Efficient implementations of public-key cryptographic algorithms on general-purpose computing devices, facilitate the applications of cryptography in communication security. Existing solutions work in two different directions: implementations on GPUs achieve high throughput but great latency, while those on CPUs are with low throughput and small latency. Intel Xeon Phi is the first highly parallel coprocessor of Many Integrated Core (MIC) architecture, with up to 61 cores and one 512-bit Vector Processing Unit (VPU) in each core, which offers the potential to achieve both high throughput and small latency. In this paper, we propose a vector-oriented Montgomery multiplication design based on vector carry propagation chain (VCPC) method to fully exploit the computing power of vector instructions on Intel Xeon Phi. Two key features of our design sharply reduce the number of instructions: (1) organizing the additions in Montgomery multiplication to be four VCPCs for saving the overhead of handling carry bits; (2) computing the intermediate scalar variable q in every round without breaking the flow of VCPCs. Furthermore, we offer the optimal Montgomery multiplication implementation of our design on Intel Xeon Phi, which make VPUs fully pipelined and maintain carry bits in vector mask registers. Based on the above, we implement RSA named PhiRSA and evaluate it on Intel Xeon Phi 7120P. For 1024, 2048 and 4096-bit RSA, PhiRSA performs 258,370, 41,803 and 5,358 decryptions per second, and the latencies are 0.94, 5.84 and 45.54 ms, respectively. These results achieve 4.1 to 8.5 times performance of the existing RSA implementations on Intel Xeon Phi, exhibit high throughput comparable to those on GPUs but with much less parallel tasks, and small latency comparable to those on CPUs.

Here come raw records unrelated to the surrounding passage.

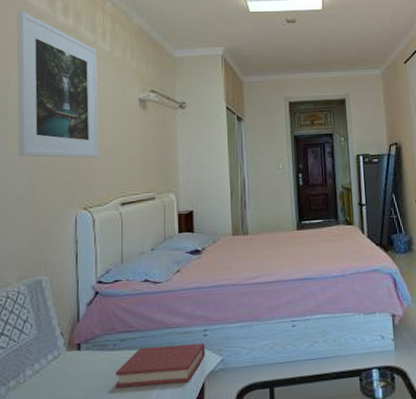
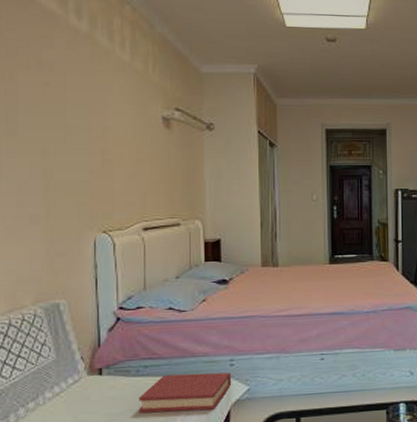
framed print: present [17,10,99,158] -> none [24,9,119,179]

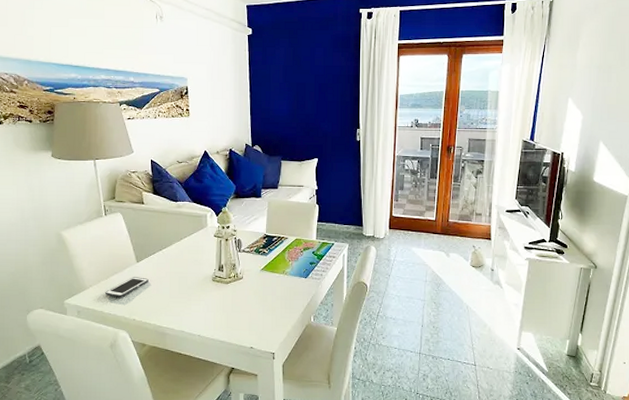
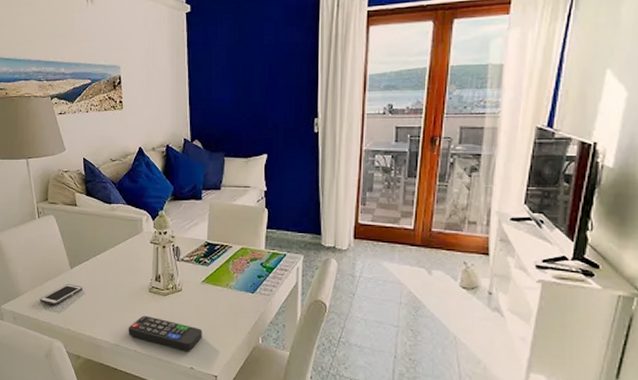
remote control: none [192,302,261,333] -> present [128,315,202,352]

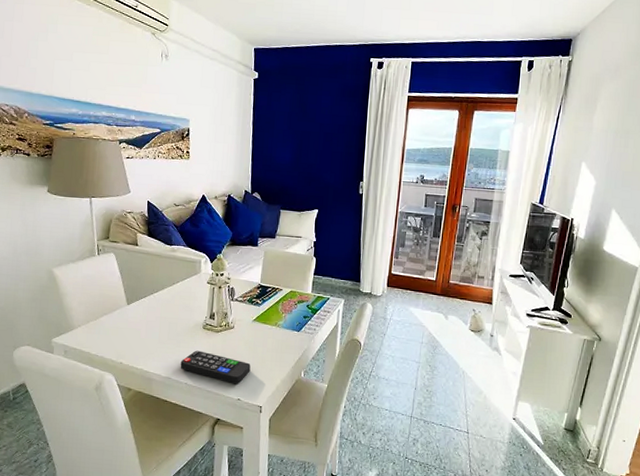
cell phone: present [40,284,83,306] -> none [93,319,138,340]

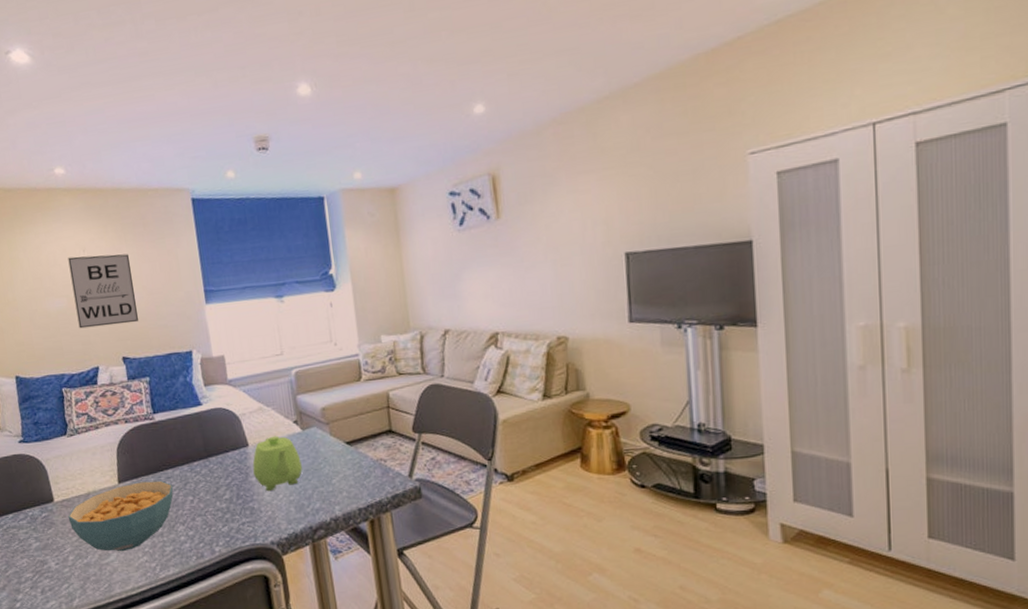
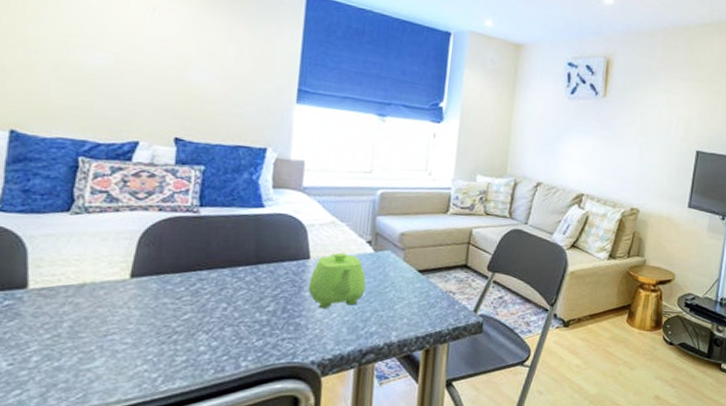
wall art: present [68,254,139,329] -> none [123,11,214,104]
cereal bowl: present [68,480,174,552] -> none [44,279,205,357]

RegRSA: Using Registers as Buffers to Resist Memory Disclosure Attacks

Memory disclosure attacks, such as cold-boot attacks and DMA attacks, allow attackers to access all memory contents, therefore introduce great threats to plaintext sensitive data in memory. Register-based and cache-based schemes have been used to implement RSA securely, at the expense of decreased performance. In this paper, we propose another concept named register buffer, which makes use of all available registers as secure data buffer, no matter scalar registers or vector registers. The plaintext sensitive data only appear in register buffer. Based on this concept, we finish a security implementation of 2048-bit RSA called RegRSA, to defeat against memory disclosure attacks. The 1024-bit Montgomery multiplication in RegRSA runs entirely in register buffer, by performing computations using scalar instructions and registers, maintaining intermediate variables in vector registers. Due to the size limitation of register buffer, several variables out of Montgomery multiplications are spilled into memory. RegRSA encrypts these variables with AES before saving in memory. Furthermore, RegRSA employs a windowing method and the CRT speed-up to accelerate RSA, and minimizes the data exchange between registers and memory to reduce the workload of AES encryption/decryption. The evaluation on Intel Haswell i7-4770R shows that, the performance of RegRSA achieves a factor of 0.74 compared to the regular RSA implementation in OpenSSL and is much greater than PRIME, the existing register-based scheme for 2048-bit RSA. Moreover, RegRSA allows multiple instances to run on a multi-core CPU simultaneously, which makes it more practical for the real-world applications.